Everyday more and more people suffer from the scourge of society’s atrocities and negligence and every day, more and more are added to the rising numbers of those who have nothing. It is in this scenario that religious missionaries in the Philippines have undertaken the task to bring the comfort of the heart of Christ to the people. Fr. Julius Socorro, SCJ, is a young Filipino priest, born in Mindanao and assigned to the parish of Bagong Silang in Caloocan City, Philippines. The parish has commenced a social program to take care of the elderly, the bedridden, and poor children providing them with food six days a week: breakfast and lunch. Currently, 310 persons are being cared for through this initiative.
O Clarim: Fr. Julius, what was the motivation for the parish to implement this program?
Fr. Julius: In Bagong Silang, there are many people who are very poor. There are children and the elderly who are in danger of malnourishment and famine. Our community saw this need and we received help from a private firm that support us with funds.
O Clarim: When did this initiative start?
Fr. Julius: This project was begun 11 years ago by Fr. Jerry Sheehy, SCJ, who managed to get some benefactors from abroad. We started out by helping a few people. Then we saw that there were many old people and children in dire need of food.
O Clarim: How do you manage to feed so many people?
Fr. Julius: We manage the ministry with help from volunteers and organizers. They buy the food, cook, and distribute it to the elderly and the bedridden. There are five cooks and eight persons who help in the feeding of the children and the elderly who come to the parish. We have 10 organizers and 14 package leaders who distribute food to those who are unable to come to our parish, such as the bedridden and some aged persons. I think our team members are amazing! They do this service gratuitously, six days a week.

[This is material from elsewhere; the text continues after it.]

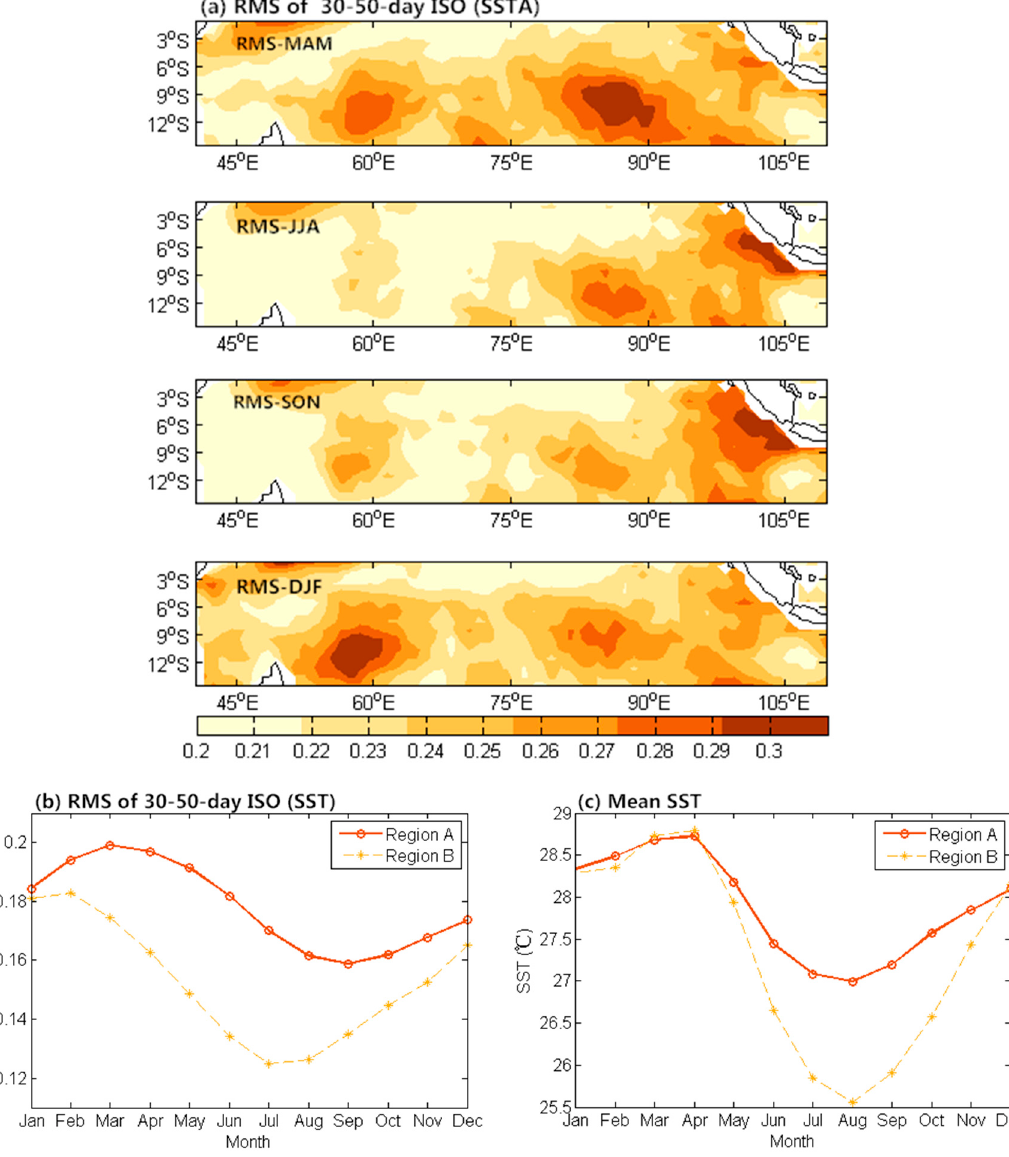
Figure 3. ( a ) RMS variance distribution of 30–50-day SST (°C) variability in different seasons; and spatial-averaged: ( b ) RMS variance; and ( c ) mean SST in Regions A and B as a function of calendar month during 1982 – 2016.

O Clarim: Do these laypeople have any formation to do this work?
Fr. Julius: Every Saturday we have a gathering of all the volunteers, and we celebrate mass with them. Before the pandemic, we celebrated mass every day, except on Sunday. This is a way of keeping the Gospel alive in all servants to be motivated by the Heart of Jesus.
O Clarim: Why does your community do this kind of ministry?
Fr. Julius: We, the Priests of the Sacred Heart, are the bridge between those who have more and those who have little or nothing. Our task is to organize the volunteers and keep the project going.
Yes, our parish would be unable to sustain this ministry without aid from our benefactors. We can give just a little, and to maintain this service for so many years entails a lot of money. We, Dehonians (Fr. Leo Dehon, SCJ, is our founder), are motivated by the Mercy of the Heart of Christ who loves the poor and the abandoned.
O Clarim: What is the spiritual motivation you have as a young SCJ priest to do this service to the poor and how does the contact with their sufferings affect you?
Fr. Julius: By the generosity of the Lord, through the caring hand of the Church, I am nourished spiritually and materially. I desire this experience to be embodied by my humble service. To be one of those instruments in answering our neighbors’ spiritual and material needs is the participation of what the Dehonians long established and how the Church generally works. I may not be the direct answer to their suffering, but being one of the channels of it is already a blessing. Maintaining the channel of hope significantly maintains the lifeline of Christ’s work.
Being with these people for many years, my vow of poverty gets even more vivid. It makes me more detached from possessions and more generous with my littleness. I find them a blessing because the more I merge with them, the more I transform myself as a blessing. Sometimes I say they are the therapy for lukewarm hearts.